[Exercise input Boundary: Start]
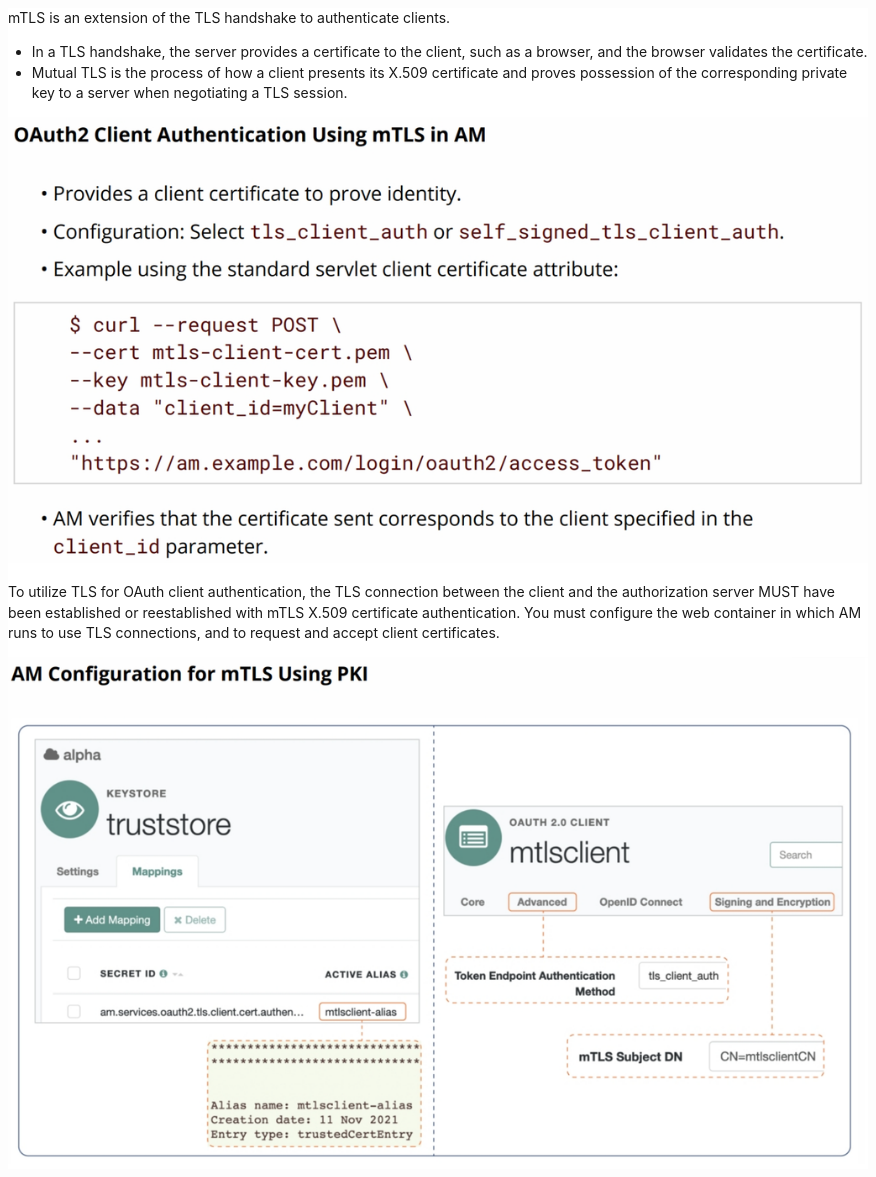 mTLS is an extension of the TLS handshake to authenticate clients.
* In a TLS handshake, the server provides a certificate to the client, such as a browser, and the browser validates the certificate.
* Mutual TLS is the process of how a client presents its X.509 certificate and proves possession of the corresponding private key to a server when negotiating a TLS session.

![](images/am401/am-mtls-7.png)

To utilize TLS for OAuth client authentication, the TLS connection between the client and the authorization server MUST have been established or reestablished with mTLS X.509 certificate authentication. You must configure the web container in which AM runs to use TLS connections, and to request and accept client certificates.

![](images/am401/am-mtls-8.png)

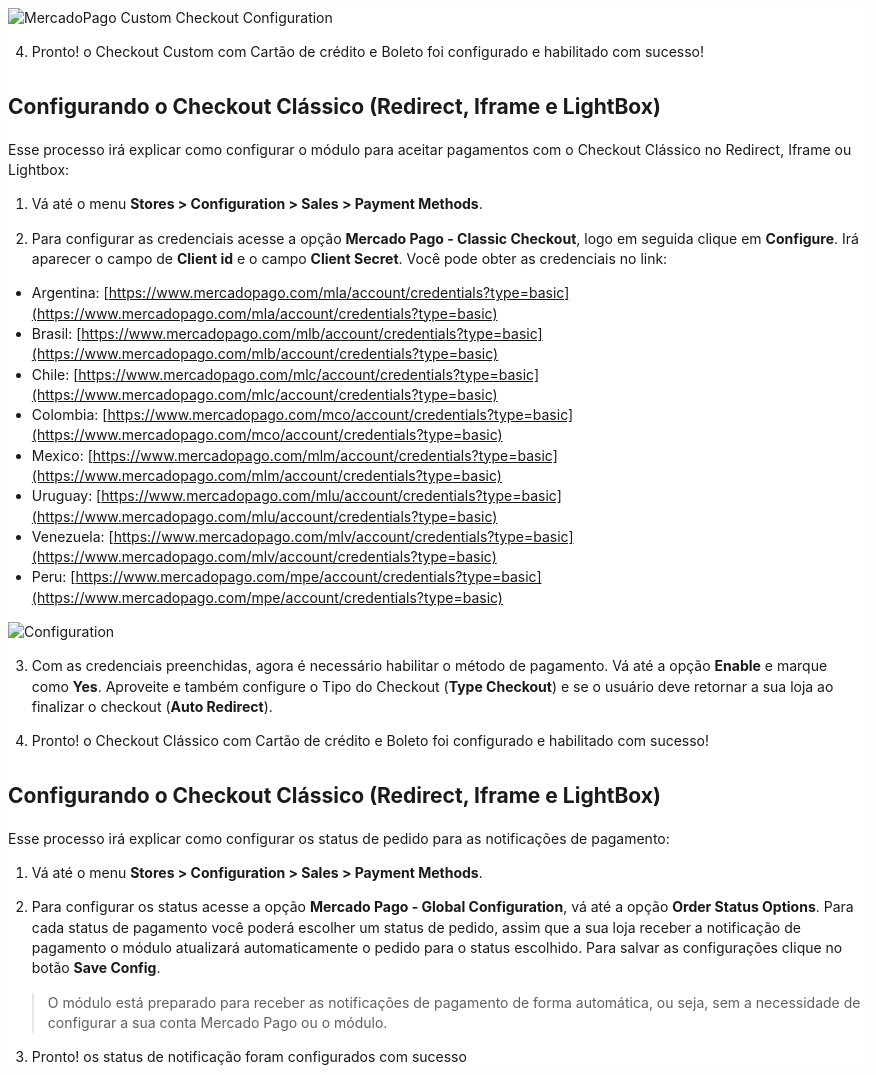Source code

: ![MercadoPago Custom Checkout Configuration](images/magento2/mercadopago_custom_checkout_configuration.png) 

4)  Pronto! o Checkout Custom com Cartão de crédito e Boleto foi configurado e habilitado com sucesso!

## Configurando o Checkout Clássico (Redirect, Iframe e LightBox)

Esse processo irá explicar como configurar o módulo para aceitar pagamentos com o Checkout Clássico no Redirect, Iframe ou Lightbox:

1) Vá até o menu  **Stores > Configuration > Sales > Payment Methods**.

2) Para configurar as credenciais acesse a opção **Mercado Pago - Classic Checkout**, logo em seguida clique em **Configure**. Irá aparecer o campo de **Client id** e o campo **Client Secret**. Você pode obter as credenciais no link:

* Argentina: [https://www.mercadopago.com/mla/account/credentials?type=basic](https://www.mercadopago.com/mla/account/credentials?type=basic)
* Brasil: [https://www.mercadopago.com/mlb/account/credentials?type=basic](https://www.mercadopago.com/mlb/account/credentials?type=basic)
* Chile: [https://www.mercadopago.com/mlc/account/credentials?type=basic](https://www.mercadopago.com/mlc/account/credentials?type=basic)
* Colombia: [https://www.mercadopago.com/mco/account/credentials?type=basic](https://www.mercadopago.com/mco/account/credentials?type=basic)
* Mexico: [https://www.mercadopago.com/mlm/account/credentials?type=basic](https://www.mercadopago.com/mlm/account/credentials?type=basic)
* Uruguay: [https://www.mercadopago.com/mlu/account/credentials?type=basic](https://www.mercadopago.com/mlu/account/credentials?type=basic)
* Venezuela: [https://www.mercadopago.com/mlv/account/credentials?type=basic](https://www.mercadopago.com/mlv/account/credentials?type=basic)
* Peru: [https://www.mercadopago.com/mpe/account/credentials?type=basic](https://www.mercadopago.com/mpe/account/credentials?type=basic)

![Configuration](images/magento2/mercadopago_global_configuration.png)

3) Com as credenciais preenchidas, agora é necessário habilitar o método de pagamento. Vá até a opção **Enable** e marque como **Yes**. Aproveite e também configure o Tipo do Checkout (**Type Checkout**) e se o usuário deve retornar a sua loja ao finalizar o checkout (**Auto Redirect**).

4)  Pronto! o Checkout Clássico com Cartão de crédito e Boleto foi configurado e habilitado com sucesso! 

## Configurando o Checkout Clássico (Redirect, Iframe e LightBox)

Esse processo irá explicar como configurar os status de pedido para as notificações de pagamento:

1) Vá até o menu **Stores > Configuration > Sales > Payment Methods**.

2) Para configurar os status acesse a opção **Mercado Pago - Global Configuration**, vá até a opção **Order Status Options**. 
Para cada status de pagamento você poderá escolher um status de pedido, assim que a sua loja receber a notificação de pagamento o módulo atualizará automaticamente o pedido para o status escolhido. Para salvar as configurações clique no botão **Save Config**.

> O módulo está preparado para receber as notificações de pagamento de forma automática, ou seja, sem a necessidade de configurar a sua conta Mercado Pago ou o módulo. 

3) Pronto! os status de notificação foram configurados com sucesso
[Exercise input Boundary: End]
Exercise details →
Wherever a line of the data holds "Custom", copy that line.

Exercise answer →
: ![MercadoPago Custom Checkout Configuration](images/magento2/mercadopago_custom_checkout_configuration.png) 
4)  Pronto! o Checkout Custom com Cartão de crédito e Boleto foi configurado e habilitado com sucesso!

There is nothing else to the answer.